[Transcribed page text]
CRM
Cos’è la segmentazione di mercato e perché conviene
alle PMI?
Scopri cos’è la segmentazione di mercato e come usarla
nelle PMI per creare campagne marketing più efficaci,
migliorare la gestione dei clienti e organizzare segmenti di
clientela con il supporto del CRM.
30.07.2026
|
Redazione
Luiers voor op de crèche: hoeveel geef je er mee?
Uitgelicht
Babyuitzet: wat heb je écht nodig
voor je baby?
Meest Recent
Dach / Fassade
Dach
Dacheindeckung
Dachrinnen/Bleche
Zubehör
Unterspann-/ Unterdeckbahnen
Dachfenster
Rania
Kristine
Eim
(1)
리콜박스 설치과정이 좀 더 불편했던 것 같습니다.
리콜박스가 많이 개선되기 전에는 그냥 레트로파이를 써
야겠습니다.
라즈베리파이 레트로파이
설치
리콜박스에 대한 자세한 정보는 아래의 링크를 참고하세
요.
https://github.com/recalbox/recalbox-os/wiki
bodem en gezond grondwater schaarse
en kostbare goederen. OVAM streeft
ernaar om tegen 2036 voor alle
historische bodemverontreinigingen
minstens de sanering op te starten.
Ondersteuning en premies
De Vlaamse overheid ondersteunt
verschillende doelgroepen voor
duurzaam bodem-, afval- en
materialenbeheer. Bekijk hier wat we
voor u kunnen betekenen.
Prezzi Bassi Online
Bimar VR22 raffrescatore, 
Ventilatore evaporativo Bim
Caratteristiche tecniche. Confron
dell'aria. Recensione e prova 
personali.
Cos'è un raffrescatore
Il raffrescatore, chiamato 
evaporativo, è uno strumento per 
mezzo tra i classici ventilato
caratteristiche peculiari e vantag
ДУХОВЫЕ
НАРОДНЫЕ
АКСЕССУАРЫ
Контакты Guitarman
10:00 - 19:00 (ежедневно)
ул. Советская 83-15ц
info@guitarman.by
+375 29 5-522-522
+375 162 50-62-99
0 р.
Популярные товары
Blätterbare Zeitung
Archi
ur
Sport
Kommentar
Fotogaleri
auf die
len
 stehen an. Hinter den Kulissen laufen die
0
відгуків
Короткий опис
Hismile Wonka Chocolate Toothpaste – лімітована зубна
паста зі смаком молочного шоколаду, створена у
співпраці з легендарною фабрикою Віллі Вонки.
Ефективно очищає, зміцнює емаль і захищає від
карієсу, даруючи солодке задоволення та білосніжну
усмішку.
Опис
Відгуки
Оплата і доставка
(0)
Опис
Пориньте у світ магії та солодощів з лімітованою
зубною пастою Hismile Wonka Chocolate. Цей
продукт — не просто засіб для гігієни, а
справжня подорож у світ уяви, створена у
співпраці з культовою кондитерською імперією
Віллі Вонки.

(EXERCISE GOAL):
Reproduce the listing above, replacing "Redazione" with "Redattore" and leaving everything else unchanged.

(ANSWER TO THIS EXERCISE):
CRM
Cos’è la segmentazione di mercato e perché conviene
alle PMI?
Scopri cos’è la segmentazione di mercato e come usarla
nelle PMI per creare campagne marketing più efficaci,
migliorare la gestione dei clienti e organizzare segmenti di
clientela con il supporto del CRM.
30.07.2026
|
Redattore
Luiers voor op de crèche: hoeveel geef je er mee?
Uitgelicht
Babyuitzet: wat heb je écht nodig
voor je baby?
Meest Recent
Dach / Fassade
Dach
Dacheindeckung
Dachrinnen/Bleche
Zubehör
Unterspann-/ Unterdeckbahnen
Dachfenster
Rania
Kristine
Eim
(1)
리콜박스 설치과정이 좀 더 불편했던 것 같습니다.
리콜박스가 많이 개선되기 전에는 그냥 레트로파이를 써
야겠습니다.
라즈베리파이 레트로파이
설치
리콜박스에 대한 자세한 정보는 아래의 링크를 참고하세
요.
https://github.com/recalbox/recalbox-os/wiki
bodem en gezond grondwater schaarse
en kostbare goederen. OVAM streeft
ernaar om tegen 2036 voor alle
historische bodemverontreinigingen
minstens de sanering op te starten.
Ondersteuning en premies
De Vlaamse overheid ondersteunt
verschillende doelgroepen voor
duurzaam bodem-, afval- en
materialenbeheer. Bekijk hier wat we
voor u kunnen betekenen.
Prezzi Bassi Online
Bimar VR22 raffrescatore, 
Ventilatore evaporativo Bim
Caratteristiche tecniche. Confron
dell'aria. Recensione e prova 
personali.
Cos'è un raffrescatore
Il raffrescatore, chiamato 
evaporativo, è uno strumento per 
mezzo tra i classici ventilato
caratteristiche peculiari e vantag
ДУХОВЫЕ
НАРОДНЫЕ
АКСЕССУАРЫ
Контакты Guitarman
10:00 - 19:00 (ежедневно)
ул. Советская 83-15ц
info@guitarman.by
+375 29 5-522-522
+375 162 50-62-99
0 р.
Популярные товары
Blätterbare Zeitung
Archi
ur
Sport
Kommentar
Fotogaleri
auf die
len
 stehen an. Hinter den Kulissen laufen die
0
відгуків
Короткий опис
Hismile Wonka Chocolate Toothpaste – лімітована зубна
паста зі смаком молочного шоколаду, створена у
співпраці з легендарною фабрикою Віллі Вонки.
Ефективно очищає, зміцнює емаль і захищає від
карієсу, даруючи солодке задоволення та білосніжну
усмішку.
Опис
Відгуки
Оплата і доставка
(0)
Опис
Пориньте у світ магії та солодощів з лімітованою
зубною пастою Hismile Wonka Chocolate. Цей
продукт — не просто засіб для гігієни, а
справжня подорож у світ уяви, створена у
співпраці з культовою кондитерською імперією
Віллі Вонки.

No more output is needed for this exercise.